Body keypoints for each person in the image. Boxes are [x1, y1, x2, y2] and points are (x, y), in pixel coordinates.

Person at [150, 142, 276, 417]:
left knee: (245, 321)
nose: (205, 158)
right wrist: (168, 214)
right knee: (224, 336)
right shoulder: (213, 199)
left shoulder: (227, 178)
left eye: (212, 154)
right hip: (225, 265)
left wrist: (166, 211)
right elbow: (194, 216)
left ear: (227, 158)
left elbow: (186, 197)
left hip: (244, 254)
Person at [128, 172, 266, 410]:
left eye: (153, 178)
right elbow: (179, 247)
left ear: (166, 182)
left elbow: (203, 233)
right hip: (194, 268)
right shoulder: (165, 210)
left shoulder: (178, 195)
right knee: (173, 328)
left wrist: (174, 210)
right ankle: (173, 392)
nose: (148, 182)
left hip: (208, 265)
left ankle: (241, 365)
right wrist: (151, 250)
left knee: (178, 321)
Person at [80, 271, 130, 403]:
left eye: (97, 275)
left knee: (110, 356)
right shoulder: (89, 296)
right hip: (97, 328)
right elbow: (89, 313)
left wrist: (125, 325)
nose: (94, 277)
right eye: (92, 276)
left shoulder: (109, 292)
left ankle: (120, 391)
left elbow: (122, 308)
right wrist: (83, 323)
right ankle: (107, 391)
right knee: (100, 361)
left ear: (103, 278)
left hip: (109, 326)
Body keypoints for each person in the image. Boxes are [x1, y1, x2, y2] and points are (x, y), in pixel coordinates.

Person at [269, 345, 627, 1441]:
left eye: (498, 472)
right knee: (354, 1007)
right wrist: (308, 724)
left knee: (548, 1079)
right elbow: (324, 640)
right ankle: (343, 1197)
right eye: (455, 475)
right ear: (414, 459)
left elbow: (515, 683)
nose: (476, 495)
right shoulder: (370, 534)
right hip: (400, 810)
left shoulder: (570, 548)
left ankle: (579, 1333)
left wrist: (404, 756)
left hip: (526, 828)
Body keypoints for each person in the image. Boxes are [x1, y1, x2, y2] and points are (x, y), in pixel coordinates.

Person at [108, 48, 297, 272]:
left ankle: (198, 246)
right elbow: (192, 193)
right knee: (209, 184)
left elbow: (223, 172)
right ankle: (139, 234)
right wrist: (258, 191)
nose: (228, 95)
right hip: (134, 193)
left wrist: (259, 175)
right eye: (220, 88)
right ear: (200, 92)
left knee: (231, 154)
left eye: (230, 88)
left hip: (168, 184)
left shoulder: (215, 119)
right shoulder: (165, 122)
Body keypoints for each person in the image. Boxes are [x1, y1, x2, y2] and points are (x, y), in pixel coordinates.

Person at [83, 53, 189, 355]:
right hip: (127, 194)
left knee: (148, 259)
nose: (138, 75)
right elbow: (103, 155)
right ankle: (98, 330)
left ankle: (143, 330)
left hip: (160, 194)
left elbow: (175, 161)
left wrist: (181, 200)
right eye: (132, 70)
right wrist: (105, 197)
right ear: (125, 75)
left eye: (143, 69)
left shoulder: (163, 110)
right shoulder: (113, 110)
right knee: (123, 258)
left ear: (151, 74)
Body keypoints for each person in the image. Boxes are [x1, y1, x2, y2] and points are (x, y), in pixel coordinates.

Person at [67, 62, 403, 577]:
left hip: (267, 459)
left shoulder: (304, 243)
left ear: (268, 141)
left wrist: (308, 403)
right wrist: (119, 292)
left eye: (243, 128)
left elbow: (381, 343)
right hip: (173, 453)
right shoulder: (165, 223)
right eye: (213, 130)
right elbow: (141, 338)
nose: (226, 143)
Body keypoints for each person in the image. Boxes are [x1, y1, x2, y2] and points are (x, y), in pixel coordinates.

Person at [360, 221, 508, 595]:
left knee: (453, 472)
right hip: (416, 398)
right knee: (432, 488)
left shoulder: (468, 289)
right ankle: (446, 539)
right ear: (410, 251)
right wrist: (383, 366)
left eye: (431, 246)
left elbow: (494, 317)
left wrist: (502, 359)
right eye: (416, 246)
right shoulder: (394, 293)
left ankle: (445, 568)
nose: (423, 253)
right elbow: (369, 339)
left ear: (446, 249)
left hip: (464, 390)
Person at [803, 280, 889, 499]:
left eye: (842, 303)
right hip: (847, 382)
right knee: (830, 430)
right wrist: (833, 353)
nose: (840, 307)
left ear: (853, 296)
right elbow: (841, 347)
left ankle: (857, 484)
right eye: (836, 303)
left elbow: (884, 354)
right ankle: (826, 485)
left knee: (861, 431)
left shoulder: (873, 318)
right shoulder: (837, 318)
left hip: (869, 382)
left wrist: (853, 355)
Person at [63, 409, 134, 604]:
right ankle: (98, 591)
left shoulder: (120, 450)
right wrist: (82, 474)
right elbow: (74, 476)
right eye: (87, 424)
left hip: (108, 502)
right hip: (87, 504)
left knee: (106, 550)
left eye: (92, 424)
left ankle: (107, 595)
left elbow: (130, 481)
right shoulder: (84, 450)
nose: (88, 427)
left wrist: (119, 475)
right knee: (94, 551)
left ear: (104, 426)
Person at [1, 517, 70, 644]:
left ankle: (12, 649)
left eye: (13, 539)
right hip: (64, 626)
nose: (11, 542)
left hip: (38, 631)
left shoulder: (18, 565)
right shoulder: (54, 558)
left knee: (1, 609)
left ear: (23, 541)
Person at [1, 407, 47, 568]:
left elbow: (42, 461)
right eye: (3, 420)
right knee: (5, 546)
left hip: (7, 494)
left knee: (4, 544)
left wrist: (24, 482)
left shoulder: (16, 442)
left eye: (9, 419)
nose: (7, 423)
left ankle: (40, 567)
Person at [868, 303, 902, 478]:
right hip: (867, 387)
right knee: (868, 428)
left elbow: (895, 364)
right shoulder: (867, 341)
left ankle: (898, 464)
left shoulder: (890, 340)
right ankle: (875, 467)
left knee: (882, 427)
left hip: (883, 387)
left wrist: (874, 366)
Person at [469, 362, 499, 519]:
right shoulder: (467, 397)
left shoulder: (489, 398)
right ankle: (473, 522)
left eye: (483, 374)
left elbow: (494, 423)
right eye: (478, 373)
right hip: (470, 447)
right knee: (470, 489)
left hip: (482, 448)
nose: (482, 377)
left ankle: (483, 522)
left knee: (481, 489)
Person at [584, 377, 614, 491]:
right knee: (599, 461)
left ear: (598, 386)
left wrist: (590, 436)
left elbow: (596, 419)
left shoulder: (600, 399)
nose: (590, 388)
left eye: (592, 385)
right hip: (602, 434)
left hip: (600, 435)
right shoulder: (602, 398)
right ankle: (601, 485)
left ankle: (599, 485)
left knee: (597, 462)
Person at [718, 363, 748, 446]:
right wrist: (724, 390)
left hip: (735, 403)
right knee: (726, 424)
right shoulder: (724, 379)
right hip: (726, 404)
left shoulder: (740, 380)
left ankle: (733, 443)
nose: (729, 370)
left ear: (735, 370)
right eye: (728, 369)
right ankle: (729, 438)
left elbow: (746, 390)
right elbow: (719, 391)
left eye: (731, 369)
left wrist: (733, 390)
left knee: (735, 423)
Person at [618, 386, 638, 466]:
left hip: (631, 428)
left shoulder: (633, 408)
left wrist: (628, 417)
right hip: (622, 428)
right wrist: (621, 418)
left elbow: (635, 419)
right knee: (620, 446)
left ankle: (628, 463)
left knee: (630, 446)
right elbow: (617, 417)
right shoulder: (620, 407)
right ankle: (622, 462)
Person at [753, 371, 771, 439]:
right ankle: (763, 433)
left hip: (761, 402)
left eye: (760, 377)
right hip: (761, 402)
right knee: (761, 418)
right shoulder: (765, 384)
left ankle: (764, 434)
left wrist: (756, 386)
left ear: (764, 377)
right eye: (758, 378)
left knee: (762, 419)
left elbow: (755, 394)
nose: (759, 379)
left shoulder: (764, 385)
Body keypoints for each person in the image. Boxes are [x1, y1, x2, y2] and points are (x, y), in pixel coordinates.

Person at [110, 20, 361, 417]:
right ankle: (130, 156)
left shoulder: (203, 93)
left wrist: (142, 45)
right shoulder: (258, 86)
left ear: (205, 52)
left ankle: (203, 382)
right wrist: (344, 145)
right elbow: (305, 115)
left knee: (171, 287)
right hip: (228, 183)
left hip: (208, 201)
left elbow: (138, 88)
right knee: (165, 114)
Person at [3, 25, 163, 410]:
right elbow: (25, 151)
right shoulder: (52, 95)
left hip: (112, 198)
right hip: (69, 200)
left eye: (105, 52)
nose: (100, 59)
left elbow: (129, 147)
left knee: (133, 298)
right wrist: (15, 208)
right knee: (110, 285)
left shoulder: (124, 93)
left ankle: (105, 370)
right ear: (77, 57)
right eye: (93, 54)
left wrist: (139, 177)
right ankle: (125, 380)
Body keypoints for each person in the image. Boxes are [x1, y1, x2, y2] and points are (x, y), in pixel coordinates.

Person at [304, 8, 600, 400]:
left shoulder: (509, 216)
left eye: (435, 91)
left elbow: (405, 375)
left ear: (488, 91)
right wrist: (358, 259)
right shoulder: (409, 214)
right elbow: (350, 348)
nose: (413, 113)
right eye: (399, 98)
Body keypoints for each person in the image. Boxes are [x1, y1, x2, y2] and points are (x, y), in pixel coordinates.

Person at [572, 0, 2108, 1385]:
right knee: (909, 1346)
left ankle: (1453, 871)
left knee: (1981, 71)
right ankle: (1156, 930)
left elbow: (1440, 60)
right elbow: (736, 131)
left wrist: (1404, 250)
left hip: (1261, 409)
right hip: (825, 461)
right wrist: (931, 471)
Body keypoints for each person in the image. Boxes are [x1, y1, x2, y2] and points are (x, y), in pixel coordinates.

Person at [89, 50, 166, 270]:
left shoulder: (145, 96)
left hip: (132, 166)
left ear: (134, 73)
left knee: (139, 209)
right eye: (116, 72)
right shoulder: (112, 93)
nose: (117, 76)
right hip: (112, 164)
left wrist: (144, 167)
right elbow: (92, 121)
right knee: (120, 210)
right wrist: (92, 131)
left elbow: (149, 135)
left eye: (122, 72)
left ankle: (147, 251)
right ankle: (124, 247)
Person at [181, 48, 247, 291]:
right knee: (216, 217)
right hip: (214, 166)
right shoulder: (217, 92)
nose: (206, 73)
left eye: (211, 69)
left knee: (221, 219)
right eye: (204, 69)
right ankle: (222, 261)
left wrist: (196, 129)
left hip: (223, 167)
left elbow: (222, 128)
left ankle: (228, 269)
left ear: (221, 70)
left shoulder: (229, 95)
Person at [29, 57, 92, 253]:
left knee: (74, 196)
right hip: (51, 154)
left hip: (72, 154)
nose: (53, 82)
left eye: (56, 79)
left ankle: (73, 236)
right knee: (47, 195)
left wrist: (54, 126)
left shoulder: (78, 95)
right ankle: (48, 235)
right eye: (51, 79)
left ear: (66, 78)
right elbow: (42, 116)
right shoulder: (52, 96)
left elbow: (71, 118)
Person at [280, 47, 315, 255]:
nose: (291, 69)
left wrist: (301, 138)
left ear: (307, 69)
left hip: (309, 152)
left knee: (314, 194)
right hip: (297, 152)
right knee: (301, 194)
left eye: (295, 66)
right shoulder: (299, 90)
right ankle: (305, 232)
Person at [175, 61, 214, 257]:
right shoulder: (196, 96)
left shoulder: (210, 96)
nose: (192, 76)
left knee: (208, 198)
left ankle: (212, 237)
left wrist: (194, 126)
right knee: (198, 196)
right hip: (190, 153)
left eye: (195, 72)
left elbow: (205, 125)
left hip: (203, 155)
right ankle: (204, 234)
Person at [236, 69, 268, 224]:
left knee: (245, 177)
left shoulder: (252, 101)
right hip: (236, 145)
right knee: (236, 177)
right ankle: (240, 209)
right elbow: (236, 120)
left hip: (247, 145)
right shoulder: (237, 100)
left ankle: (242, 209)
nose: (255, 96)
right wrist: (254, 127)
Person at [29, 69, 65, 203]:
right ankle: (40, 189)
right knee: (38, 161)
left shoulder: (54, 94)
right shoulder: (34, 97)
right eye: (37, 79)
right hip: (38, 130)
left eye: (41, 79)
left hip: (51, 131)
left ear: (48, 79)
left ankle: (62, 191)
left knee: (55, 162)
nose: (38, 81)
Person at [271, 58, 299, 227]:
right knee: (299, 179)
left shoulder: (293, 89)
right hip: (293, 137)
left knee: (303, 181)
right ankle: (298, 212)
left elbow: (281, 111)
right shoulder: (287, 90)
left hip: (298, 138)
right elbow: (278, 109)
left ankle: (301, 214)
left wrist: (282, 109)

· · ·

Problem statement ::
Your answer should be the exact lines above from the one with "left hip: (72, 154)" through the one with "right knee: (38, 161)", both included, and nothing besides.

Response for this exercise ::
left hip: (72, 154)
nose: (53, 82)
left eye: (56, 79)
left ankle: (73, 236)
right knee: (47, 195)
left wrist: (54, 126)
left shoulder: (78, 95)
right ankle: (48, 235)
right eye: (51, 79)
left ear: (66, 78)
right elbow: (42, 116)
right shoulder: (52, 96)
left elbow: (71, 118)
Person at [280, 47, 315, 255]:
nose: (291, 69)
left wrist: (301, 138)
left ear: (307, 69)
left hip: (309, 152)
left knee: (314, 194)
right hip: (297, 152)
right knee: (301, 194)
left eye: (295, 66)
right shoulder: (299, 90)
right ankle: (305, 232)
Person at [175, 61, 214, 257]:
right shoulder: (196, 96)
left shoulder: (210, 96)
nose: (192, 76)
left knee: (208, 198)
left ankle: (212, 237)
left wrist: (194, 126)
right knee: (198, 196)
right hip: (190, 153)
left eye: (195, 72)
left elbow: (205, 125)
left hip: (203, 155)
right ankle: (204, 234)
Person at [236, 69, 268, 224]:
left knee: (245, 177)
left shoulder: (252, 101)
right hip: (236, 145)
right knee: (236, 177)
right ankle: (240, 209)
right elbow: (236, 120)
left hip: (247, 145)
right shoulder: (237, 100)
left ankle: (242, 209)
nose: (255, 96)
right wrist: (254, 127)
Person at [29, 69, 65, 203]:
right ankle: (40, 189)
right knee: (38, 161)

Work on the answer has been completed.